Gleiche Wirkung bei Menschen wahrscheinlich

Ob die Neuronen, die bei den gelähmten Mäusen für die Bewegungsfähigkeit unabdingbar sind, auch bei Menschen diese Rolle übernehmen, muss laut Minassian erst noch geklärt werden. Zumindest sei es aber sehr wahrscheinlich: „Diese Neuronen und Gene kommen immerhin in zahlreichen Tieren vor, die auf genetischer Ebene einige Gemeinsamkeiten mit uns Menschen haben.“ Minassian selbst arbeitet derzeit an einem Projekt an der Medizinischen Universität Wien, bei dem er die Neuronen auch in menschlichem Rückenmarksgewebe von Körperspendern sucht.

Kostenübernahme notwendig

Die neuen Erkenntnisse könnten die epidurale Stimulationstherapie in Zukunft weiter verbessern. Bis die Methode aber tatsächlich breit in der Praxis zur Anwendung kommt, könnte es noch einige Zeit dauern. Minassian: „Die Methode gibt es schon seit circa 50 Jahren – so wie in unserer Studie wurde sie aber bis jetzt erst neun Mal in der Schweiz und rund dreißig Mal in den USA angewendet.“ Die Methode müsse für die spezielle Anwendung erst noch klinisch zugelassen werden. Nicht zu unterschätzen seien außerdem die hohen Kosten, die mit der Therapie und der danach nötigen Rehabilitationszeit verbunden sind.

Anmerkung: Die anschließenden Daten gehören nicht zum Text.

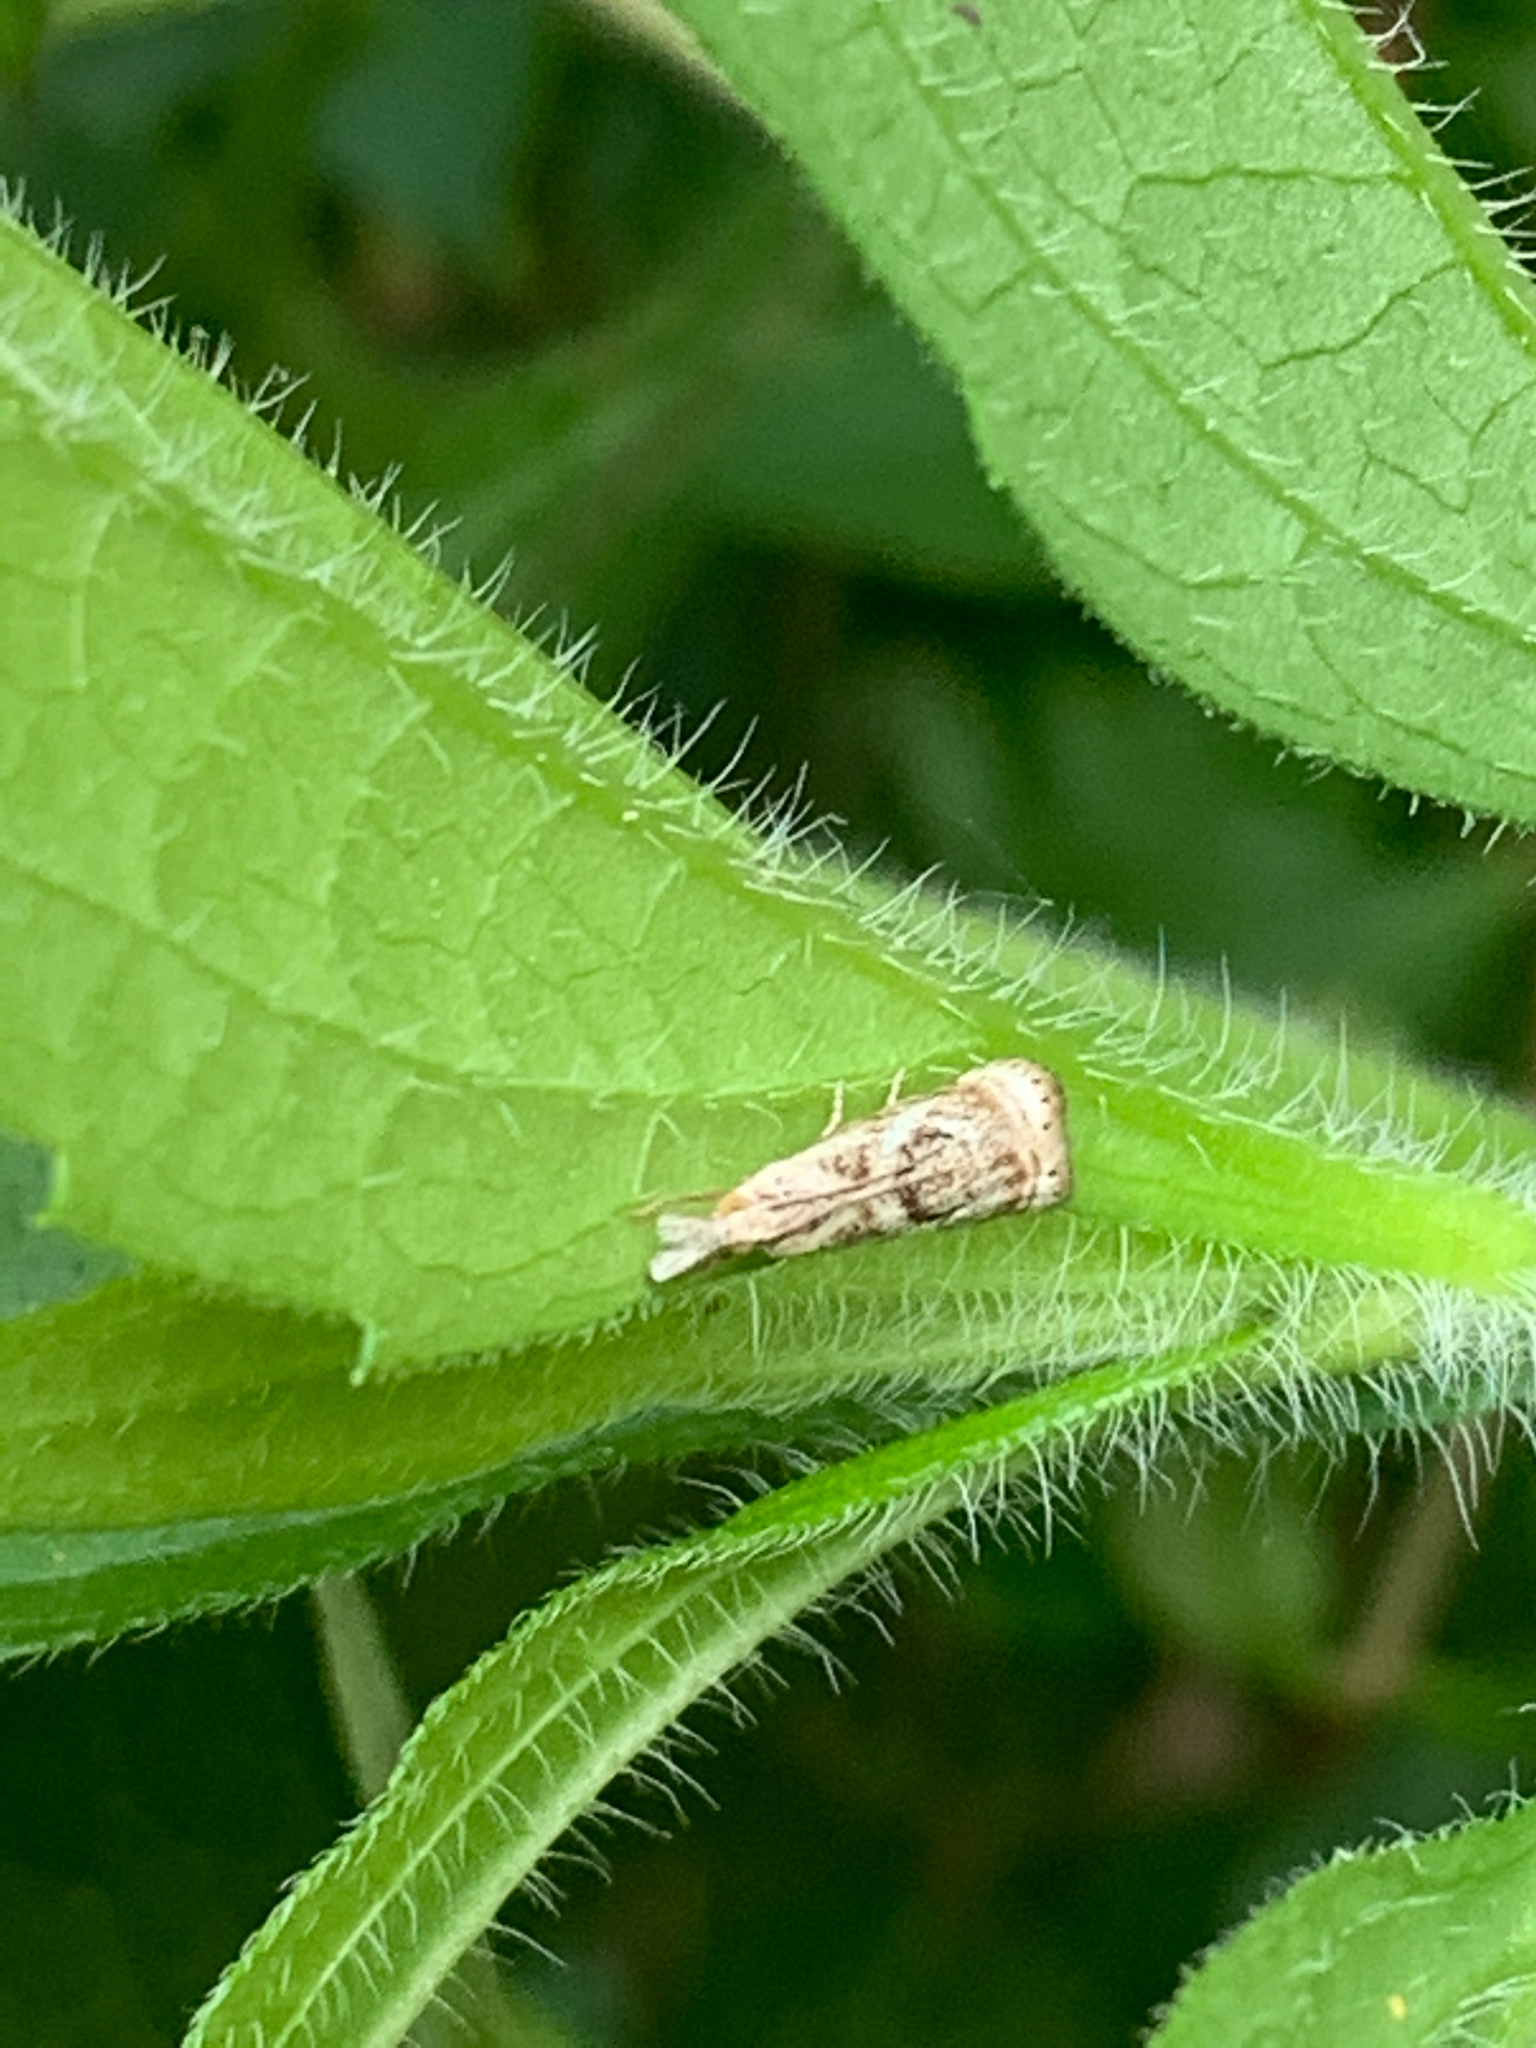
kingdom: Animalia
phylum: Arthropoda
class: Insecta
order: Lepidoptera
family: Crambidae
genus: Microcrambus
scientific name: Microcrambus elegans
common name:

Künftig seien daher vor allem Versicherungen und politische Entscheidungsträger gefragt, die anfallenden Kosten zu einem größeren Teil zu übernehmen. Laut Minassian seien auch spezielle Reha-Zentren notwendig, denn: „Durch die Therapie werden den gelähmten Menschen zwar die ersten Schritte ermöglicht, tatsächlich gehen lernen sie dann aber erst in der oft langwierigen und deshalb auch teuren Reha.“ Ein klares Ziel für die kommenden Jahre sei es daher, die Behandlung kostengünstiger zu machen und sie so zahlreichen weiteren Patientinnen und Patienten zur Verfügung zu stellen. „Wir wollen damit nicht nur zehn oder zwanzig Personen helfen, sondern tausenden oder zehntausenden“, so Minassian.

Irgendwann könnte die Methode auch bei anderen Problemen zum Einsatz kommen, die mit Störungen im Rückenmark zusammenhängen oder die Aktivierung bestimmter Neuronen behindern – etwa bei Multipler Sklerose oder Parkinson.